--- START ---

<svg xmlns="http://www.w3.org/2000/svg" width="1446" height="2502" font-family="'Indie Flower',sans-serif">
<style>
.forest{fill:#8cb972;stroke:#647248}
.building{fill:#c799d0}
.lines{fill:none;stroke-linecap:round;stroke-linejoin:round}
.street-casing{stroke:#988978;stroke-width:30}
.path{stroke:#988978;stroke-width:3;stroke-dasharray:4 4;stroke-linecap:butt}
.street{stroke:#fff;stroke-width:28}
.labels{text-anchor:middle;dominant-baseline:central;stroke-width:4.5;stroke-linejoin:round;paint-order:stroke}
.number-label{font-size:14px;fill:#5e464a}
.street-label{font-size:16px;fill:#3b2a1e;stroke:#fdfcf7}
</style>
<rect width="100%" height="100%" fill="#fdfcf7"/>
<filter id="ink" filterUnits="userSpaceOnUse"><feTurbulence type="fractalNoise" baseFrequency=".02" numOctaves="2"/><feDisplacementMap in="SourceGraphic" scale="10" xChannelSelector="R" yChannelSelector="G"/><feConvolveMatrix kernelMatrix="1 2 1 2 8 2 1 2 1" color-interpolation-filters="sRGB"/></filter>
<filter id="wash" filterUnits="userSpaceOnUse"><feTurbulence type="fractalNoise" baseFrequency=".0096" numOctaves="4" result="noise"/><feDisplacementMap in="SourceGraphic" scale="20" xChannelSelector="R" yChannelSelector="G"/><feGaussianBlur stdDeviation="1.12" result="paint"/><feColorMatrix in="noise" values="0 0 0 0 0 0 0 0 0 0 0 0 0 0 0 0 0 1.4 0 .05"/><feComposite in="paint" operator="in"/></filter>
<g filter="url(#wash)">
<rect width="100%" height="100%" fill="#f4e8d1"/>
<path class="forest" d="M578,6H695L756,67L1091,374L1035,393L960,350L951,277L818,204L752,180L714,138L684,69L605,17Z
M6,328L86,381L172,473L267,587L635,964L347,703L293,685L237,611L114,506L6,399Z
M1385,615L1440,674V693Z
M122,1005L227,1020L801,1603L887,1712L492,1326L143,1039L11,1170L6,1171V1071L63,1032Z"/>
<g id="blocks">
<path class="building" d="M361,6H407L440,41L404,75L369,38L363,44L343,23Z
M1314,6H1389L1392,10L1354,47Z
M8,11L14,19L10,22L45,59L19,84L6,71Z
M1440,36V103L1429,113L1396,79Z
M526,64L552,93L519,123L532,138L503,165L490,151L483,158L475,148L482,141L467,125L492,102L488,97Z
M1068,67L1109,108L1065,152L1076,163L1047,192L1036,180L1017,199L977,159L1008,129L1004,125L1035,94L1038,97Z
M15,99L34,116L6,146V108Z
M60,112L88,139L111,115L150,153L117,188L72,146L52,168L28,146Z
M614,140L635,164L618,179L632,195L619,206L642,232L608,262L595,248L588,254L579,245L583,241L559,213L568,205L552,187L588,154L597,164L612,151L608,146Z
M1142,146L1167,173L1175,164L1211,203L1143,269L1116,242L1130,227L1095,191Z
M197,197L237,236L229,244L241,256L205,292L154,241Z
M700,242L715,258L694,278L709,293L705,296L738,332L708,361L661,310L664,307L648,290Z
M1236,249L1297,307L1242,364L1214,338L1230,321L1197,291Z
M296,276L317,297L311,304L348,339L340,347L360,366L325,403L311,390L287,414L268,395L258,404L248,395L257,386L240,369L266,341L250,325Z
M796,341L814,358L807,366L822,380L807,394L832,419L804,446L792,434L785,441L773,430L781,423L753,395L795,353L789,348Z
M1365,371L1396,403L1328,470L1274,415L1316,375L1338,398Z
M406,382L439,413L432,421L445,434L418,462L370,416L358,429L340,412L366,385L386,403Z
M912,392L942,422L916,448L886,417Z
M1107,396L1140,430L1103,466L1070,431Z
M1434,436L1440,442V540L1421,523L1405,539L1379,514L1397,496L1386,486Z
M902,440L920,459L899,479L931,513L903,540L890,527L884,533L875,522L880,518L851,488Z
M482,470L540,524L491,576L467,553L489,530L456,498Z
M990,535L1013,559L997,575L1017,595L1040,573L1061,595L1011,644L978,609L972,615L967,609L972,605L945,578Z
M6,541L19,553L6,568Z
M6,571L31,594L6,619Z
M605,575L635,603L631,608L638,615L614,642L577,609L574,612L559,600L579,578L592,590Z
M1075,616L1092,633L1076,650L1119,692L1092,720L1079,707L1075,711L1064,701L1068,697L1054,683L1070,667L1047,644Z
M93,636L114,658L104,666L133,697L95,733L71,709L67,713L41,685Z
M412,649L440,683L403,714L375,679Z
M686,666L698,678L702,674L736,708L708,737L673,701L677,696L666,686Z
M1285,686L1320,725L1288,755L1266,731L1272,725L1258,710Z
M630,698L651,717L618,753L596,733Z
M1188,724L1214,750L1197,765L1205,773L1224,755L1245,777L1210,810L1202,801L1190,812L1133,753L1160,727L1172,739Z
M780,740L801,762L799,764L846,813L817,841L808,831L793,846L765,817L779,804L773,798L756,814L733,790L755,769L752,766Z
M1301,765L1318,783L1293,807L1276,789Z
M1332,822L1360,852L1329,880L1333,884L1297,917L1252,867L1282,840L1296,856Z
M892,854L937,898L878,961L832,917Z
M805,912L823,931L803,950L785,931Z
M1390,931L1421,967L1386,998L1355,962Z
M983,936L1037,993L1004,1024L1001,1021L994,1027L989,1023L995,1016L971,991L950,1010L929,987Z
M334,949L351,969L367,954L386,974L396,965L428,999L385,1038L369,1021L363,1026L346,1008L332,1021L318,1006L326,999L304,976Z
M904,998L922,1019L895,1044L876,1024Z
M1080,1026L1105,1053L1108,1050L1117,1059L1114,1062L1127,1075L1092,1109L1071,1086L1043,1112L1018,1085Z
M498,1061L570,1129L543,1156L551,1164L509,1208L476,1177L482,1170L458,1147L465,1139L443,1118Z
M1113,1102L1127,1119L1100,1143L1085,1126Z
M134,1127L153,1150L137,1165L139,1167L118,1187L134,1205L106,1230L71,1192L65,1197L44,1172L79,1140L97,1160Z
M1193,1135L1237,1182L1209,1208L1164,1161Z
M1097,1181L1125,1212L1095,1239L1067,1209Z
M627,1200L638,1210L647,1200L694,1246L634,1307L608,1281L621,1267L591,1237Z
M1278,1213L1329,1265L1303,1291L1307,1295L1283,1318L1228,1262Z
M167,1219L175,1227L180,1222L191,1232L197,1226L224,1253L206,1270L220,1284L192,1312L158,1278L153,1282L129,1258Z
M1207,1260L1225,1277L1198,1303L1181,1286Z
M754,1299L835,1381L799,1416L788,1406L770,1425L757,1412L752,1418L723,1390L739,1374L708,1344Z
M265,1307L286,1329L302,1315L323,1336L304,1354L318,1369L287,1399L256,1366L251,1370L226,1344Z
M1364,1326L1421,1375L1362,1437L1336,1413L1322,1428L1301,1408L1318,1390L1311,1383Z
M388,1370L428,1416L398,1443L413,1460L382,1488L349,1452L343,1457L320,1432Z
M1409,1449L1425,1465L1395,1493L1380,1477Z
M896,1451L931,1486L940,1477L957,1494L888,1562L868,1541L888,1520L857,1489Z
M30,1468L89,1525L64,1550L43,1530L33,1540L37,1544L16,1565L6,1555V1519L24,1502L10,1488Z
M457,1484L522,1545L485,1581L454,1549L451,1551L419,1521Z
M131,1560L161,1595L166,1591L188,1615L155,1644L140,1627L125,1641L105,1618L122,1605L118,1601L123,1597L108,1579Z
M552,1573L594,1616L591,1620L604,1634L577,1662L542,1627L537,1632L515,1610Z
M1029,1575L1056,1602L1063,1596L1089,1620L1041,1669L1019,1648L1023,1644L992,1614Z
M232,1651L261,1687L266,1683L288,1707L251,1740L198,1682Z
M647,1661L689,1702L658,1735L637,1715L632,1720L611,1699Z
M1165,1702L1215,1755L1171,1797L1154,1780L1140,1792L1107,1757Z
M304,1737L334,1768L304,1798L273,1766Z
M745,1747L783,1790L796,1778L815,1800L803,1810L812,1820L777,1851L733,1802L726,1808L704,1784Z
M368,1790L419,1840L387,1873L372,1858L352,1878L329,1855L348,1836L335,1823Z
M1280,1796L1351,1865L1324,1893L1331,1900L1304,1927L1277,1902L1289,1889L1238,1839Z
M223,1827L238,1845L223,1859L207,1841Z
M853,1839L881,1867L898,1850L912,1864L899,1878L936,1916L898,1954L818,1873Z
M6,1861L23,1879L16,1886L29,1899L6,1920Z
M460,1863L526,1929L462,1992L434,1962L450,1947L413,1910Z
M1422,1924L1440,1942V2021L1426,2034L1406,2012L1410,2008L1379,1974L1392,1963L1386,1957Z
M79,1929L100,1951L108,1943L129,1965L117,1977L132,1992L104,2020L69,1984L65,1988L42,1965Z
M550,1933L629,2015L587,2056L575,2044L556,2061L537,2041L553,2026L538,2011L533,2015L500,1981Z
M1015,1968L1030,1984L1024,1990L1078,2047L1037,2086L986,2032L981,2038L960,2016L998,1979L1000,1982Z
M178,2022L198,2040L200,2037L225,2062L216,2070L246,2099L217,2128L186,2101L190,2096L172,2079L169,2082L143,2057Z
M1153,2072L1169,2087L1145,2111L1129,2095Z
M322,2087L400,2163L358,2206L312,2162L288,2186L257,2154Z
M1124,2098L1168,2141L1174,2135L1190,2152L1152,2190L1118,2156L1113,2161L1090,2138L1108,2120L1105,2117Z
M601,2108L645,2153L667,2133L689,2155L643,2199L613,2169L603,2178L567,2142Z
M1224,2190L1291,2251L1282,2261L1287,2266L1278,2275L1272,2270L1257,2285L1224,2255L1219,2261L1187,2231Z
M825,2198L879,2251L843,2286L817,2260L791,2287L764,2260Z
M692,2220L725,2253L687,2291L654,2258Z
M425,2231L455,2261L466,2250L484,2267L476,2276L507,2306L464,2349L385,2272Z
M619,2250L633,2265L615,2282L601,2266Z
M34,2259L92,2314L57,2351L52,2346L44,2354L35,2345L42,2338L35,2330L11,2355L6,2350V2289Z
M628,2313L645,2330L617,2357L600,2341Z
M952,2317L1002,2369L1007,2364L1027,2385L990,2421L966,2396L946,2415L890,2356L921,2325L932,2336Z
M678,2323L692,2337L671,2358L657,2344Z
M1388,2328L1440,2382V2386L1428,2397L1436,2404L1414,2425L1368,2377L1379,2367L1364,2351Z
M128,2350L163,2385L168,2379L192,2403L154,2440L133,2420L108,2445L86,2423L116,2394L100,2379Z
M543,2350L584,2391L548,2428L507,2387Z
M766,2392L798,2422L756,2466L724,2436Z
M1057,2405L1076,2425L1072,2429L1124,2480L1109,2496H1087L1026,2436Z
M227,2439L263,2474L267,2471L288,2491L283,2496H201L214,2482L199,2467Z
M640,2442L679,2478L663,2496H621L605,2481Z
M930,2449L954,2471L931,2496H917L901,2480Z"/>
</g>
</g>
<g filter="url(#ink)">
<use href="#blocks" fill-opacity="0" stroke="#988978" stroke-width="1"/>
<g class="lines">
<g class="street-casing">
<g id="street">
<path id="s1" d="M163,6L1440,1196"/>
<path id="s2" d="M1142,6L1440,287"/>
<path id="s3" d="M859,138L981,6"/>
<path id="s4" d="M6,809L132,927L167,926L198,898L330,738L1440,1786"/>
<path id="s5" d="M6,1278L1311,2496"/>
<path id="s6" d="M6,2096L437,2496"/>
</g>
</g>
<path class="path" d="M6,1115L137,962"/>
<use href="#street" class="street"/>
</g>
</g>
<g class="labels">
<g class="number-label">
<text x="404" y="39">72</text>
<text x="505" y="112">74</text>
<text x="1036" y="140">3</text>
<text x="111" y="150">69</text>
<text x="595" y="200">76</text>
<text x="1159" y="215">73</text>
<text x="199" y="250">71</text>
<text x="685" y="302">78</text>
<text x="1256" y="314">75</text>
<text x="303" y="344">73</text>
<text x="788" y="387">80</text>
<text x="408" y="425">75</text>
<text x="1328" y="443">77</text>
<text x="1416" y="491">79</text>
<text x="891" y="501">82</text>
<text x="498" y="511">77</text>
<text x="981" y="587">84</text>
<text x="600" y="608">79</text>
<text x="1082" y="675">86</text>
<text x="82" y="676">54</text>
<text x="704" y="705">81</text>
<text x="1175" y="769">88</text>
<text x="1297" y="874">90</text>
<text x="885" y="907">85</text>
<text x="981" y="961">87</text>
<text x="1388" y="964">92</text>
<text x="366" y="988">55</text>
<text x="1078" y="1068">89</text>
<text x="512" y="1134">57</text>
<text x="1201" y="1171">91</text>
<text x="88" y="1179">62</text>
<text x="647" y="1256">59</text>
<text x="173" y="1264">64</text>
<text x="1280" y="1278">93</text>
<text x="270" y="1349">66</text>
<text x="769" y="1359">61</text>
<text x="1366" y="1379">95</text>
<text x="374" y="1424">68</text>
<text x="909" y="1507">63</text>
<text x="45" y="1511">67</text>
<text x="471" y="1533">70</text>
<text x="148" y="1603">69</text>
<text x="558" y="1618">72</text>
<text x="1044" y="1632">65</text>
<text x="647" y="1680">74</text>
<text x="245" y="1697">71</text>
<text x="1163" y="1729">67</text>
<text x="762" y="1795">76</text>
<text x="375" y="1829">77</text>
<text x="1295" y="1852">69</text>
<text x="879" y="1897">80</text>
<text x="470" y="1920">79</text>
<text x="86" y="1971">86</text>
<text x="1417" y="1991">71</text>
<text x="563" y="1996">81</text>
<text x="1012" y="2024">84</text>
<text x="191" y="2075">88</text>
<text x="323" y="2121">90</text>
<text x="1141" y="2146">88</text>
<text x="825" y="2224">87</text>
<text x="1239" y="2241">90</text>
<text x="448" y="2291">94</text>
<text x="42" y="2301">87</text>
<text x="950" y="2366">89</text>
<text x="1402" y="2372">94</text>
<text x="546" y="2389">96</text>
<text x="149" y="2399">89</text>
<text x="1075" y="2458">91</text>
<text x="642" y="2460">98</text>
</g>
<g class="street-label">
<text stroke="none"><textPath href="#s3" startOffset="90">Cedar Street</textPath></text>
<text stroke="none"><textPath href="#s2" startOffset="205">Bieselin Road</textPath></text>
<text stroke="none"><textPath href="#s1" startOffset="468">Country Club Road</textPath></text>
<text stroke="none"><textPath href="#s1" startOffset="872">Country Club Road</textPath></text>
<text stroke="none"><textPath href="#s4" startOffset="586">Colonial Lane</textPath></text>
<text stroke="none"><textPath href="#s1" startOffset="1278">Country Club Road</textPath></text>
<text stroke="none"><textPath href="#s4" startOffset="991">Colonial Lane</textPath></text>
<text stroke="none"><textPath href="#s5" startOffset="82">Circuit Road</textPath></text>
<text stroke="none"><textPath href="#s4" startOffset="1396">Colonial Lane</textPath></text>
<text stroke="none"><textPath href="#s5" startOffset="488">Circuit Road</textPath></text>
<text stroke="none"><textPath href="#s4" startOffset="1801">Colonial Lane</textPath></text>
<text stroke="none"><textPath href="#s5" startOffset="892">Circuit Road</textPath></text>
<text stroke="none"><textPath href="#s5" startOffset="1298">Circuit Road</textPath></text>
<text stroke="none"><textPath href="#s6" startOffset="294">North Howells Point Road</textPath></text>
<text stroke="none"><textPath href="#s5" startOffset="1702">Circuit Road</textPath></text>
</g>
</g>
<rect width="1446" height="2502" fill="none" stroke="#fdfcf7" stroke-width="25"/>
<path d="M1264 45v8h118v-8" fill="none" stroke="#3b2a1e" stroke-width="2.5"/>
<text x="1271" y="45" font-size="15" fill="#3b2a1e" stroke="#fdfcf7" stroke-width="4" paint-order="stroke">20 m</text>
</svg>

--- END ---

__WHAT THE TASK ASKS__: Nothing but a number should be given: the count of lines in the data above with the word "xChannelSelector".

__SOLUTION FOR THIS TASK__: 2